***** TEXT SEGMENT
The language of the Qur'an is unsurpassed in its accuracy of meaning and expression. Each letter and word has its place while the language is free from fault. These unique features are found manifested in the use of one single letter or a preposition, as is demonstrated in the following verse:

"Say (unto the disbelievers): Travel in the land..." (Qur'an al- An'am 6:11)

Here, the reader may wonder why Allah has used the preposition Fi' ('in') instead of 'Ala ('on') as correct Arabic usage dictates. However, this structure may be justified if we assumed that the proposition Fi' ('in') entailed adverbiality, and considered the word Al-ard ('earth') to be an adverb of the word 'walk,' and the meaning permitted it. But in the Qur'an there is no allowance for likelihood. Each expression is measured to fit strictly the meaning it conveys leaving no shadow of doubt as to its interpretation. Each letter or word has one definite meaning and purpose which unfolds itself readily to the inquisitive mind.
**********
***** LISTED RECORDS
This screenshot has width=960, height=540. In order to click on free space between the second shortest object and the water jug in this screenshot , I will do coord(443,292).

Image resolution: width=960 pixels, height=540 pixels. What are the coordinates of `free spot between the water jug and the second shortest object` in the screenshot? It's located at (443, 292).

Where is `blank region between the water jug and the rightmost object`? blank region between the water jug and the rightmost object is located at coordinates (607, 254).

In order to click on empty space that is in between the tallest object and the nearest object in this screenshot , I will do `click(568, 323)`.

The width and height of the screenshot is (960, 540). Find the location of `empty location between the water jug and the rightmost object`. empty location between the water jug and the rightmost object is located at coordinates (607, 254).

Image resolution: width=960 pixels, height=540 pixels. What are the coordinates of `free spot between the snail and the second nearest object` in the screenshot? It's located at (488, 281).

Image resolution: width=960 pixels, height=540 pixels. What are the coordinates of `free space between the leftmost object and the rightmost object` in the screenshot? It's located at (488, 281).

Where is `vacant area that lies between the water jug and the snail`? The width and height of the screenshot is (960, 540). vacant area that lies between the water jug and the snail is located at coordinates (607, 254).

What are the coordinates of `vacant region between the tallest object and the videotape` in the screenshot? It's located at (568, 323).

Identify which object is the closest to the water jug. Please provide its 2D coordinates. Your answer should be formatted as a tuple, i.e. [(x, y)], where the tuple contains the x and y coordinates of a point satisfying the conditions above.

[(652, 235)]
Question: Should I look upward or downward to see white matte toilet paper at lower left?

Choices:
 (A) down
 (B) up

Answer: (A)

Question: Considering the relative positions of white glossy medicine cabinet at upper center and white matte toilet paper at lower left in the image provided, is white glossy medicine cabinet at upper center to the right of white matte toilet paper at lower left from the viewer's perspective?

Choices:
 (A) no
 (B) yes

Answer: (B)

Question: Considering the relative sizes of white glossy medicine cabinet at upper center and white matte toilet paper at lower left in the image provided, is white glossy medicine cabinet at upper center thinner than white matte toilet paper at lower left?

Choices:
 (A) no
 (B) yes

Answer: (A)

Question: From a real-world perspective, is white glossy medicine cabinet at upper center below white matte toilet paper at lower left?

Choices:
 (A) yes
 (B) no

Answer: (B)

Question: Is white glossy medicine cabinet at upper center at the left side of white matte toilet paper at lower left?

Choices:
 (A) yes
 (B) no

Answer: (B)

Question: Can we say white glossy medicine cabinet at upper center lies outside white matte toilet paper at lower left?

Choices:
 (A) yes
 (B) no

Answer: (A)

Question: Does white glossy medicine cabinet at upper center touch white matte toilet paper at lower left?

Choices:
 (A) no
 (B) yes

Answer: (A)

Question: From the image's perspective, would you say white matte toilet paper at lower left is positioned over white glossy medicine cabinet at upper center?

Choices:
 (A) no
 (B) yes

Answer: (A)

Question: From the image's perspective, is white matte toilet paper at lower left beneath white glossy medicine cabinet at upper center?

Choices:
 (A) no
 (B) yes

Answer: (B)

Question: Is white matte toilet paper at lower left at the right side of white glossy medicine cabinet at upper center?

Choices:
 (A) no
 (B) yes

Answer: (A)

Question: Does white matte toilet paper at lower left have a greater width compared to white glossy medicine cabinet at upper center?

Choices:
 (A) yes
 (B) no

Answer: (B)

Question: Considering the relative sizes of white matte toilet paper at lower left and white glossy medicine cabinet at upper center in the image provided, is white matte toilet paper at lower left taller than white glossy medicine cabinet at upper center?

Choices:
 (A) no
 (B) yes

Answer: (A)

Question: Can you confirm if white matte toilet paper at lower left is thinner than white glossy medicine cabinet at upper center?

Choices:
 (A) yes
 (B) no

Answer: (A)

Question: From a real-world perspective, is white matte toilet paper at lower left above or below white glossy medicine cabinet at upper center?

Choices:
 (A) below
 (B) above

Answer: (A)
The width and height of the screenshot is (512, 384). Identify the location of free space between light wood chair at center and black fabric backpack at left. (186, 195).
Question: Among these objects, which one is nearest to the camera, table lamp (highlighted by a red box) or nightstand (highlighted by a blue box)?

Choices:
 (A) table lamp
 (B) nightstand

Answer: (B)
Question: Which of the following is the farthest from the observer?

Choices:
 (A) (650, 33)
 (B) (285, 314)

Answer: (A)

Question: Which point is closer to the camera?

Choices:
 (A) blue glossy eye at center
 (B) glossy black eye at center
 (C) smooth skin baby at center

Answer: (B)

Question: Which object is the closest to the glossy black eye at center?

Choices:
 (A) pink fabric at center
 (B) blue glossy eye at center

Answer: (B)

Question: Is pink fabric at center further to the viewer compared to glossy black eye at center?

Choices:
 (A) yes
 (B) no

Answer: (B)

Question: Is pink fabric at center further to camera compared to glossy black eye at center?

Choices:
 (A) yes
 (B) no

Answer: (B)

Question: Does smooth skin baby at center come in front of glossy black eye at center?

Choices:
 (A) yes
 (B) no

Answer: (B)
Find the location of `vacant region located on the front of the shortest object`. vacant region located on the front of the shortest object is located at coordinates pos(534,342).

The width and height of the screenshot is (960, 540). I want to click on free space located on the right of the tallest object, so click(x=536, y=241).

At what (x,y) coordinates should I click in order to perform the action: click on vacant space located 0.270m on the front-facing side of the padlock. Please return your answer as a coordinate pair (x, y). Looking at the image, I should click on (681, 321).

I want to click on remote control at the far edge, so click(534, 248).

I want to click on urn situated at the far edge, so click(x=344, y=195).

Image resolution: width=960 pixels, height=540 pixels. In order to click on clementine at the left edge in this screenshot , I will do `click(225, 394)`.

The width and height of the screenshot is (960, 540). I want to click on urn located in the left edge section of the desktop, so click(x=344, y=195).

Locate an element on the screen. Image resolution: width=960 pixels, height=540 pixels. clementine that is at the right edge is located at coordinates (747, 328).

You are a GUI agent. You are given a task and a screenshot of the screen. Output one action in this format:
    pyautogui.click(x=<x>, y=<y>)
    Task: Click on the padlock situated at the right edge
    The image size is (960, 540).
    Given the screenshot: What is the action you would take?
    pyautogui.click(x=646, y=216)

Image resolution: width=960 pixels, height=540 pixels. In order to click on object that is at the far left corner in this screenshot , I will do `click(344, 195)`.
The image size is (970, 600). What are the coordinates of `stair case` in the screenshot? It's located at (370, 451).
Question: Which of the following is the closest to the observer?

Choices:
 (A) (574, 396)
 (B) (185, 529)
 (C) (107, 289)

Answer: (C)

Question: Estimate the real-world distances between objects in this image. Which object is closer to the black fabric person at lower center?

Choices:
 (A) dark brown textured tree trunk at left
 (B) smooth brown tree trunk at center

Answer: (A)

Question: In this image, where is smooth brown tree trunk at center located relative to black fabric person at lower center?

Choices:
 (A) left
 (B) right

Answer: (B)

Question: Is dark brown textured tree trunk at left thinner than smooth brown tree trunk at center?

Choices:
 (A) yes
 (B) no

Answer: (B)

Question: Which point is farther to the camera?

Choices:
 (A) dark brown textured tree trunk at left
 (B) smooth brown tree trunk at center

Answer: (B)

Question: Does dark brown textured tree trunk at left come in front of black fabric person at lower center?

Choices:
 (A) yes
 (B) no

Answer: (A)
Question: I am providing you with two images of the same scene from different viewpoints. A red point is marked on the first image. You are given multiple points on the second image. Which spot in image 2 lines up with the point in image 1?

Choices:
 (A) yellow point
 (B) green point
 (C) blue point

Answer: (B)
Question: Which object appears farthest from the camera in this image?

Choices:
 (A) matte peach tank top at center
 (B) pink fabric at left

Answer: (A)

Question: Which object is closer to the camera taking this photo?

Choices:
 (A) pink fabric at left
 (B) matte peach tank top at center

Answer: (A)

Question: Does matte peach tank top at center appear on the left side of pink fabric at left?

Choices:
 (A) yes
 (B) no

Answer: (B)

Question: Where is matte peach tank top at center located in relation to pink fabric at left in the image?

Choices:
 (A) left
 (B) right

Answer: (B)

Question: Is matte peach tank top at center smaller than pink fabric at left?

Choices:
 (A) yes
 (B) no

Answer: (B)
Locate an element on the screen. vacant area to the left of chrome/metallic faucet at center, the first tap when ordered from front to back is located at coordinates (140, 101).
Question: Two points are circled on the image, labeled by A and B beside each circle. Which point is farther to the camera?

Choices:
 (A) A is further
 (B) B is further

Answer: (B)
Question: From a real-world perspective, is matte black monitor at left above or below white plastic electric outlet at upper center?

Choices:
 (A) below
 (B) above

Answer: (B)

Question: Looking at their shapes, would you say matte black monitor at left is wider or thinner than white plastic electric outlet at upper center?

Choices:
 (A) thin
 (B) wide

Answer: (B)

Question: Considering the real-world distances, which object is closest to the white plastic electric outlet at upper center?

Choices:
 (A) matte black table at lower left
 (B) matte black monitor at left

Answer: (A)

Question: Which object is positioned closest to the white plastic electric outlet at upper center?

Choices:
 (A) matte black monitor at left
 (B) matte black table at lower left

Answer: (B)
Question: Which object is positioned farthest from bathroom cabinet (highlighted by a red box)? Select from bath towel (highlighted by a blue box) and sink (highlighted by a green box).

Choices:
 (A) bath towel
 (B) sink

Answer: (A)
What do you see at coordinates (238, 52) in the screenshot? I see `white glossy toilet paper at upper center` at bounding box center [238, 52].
**********
PROBLEM A:
From the passage on the precision of Qur'anic language, list each transliterated Arabic word that comes with an English gloss in parentheses, together with that gloss.
PROBLEM B:
Extend the passage on the precision of Qur'anic language past its final sentence.

EXERCISE RESULT A:
Fi' ('in'), 'Ala ('on'), Al-ard ('earth')

EXERCISE RESULT B:
With the advance of science into the nature and function of our universe, we have come to learn that the earth is not limited to its terrestrial and aquatic components. It also comprises a gaseous envelope which cleaves to it and gives it life, and without which life on earth would have been impossible. People living on earth make use of the properties of this gaseous extension or atmosphere for their benefit and progress in exactly the same way as they make use of the rocky crust and the liquid surfaces, or land and sea. Thus, when we travel in an aeroplane at about thirty thousand feet above the surface of the earth we are still moving within the boundaries of the earth. We pass beyond this boundary when we cross the limit of the atmosphere and plunge into space.

This scientific fact was a mystery to man when the Qur'an was first revealed. Only Allah possessed this knowledge. Now we know that we are living and moving amidst two layers of matter: the solid matter of the earth and the gaseous matter which is air. No one today is ignorant of the fact that the three states of matter are solids, liquids, and gases, but this primary knowledge was not available to man fourteen centuries ago, and neither Muhammad nor anyone else could have known this.

A further example of the accuracy of usage and clarity of meaning, where no redundancy or synonymity exists, can be seen in the following verses:

"... And persevere whatever may befall you. Lo! That is of the steadfast heart of things." (Qur'an Luqman 31:17)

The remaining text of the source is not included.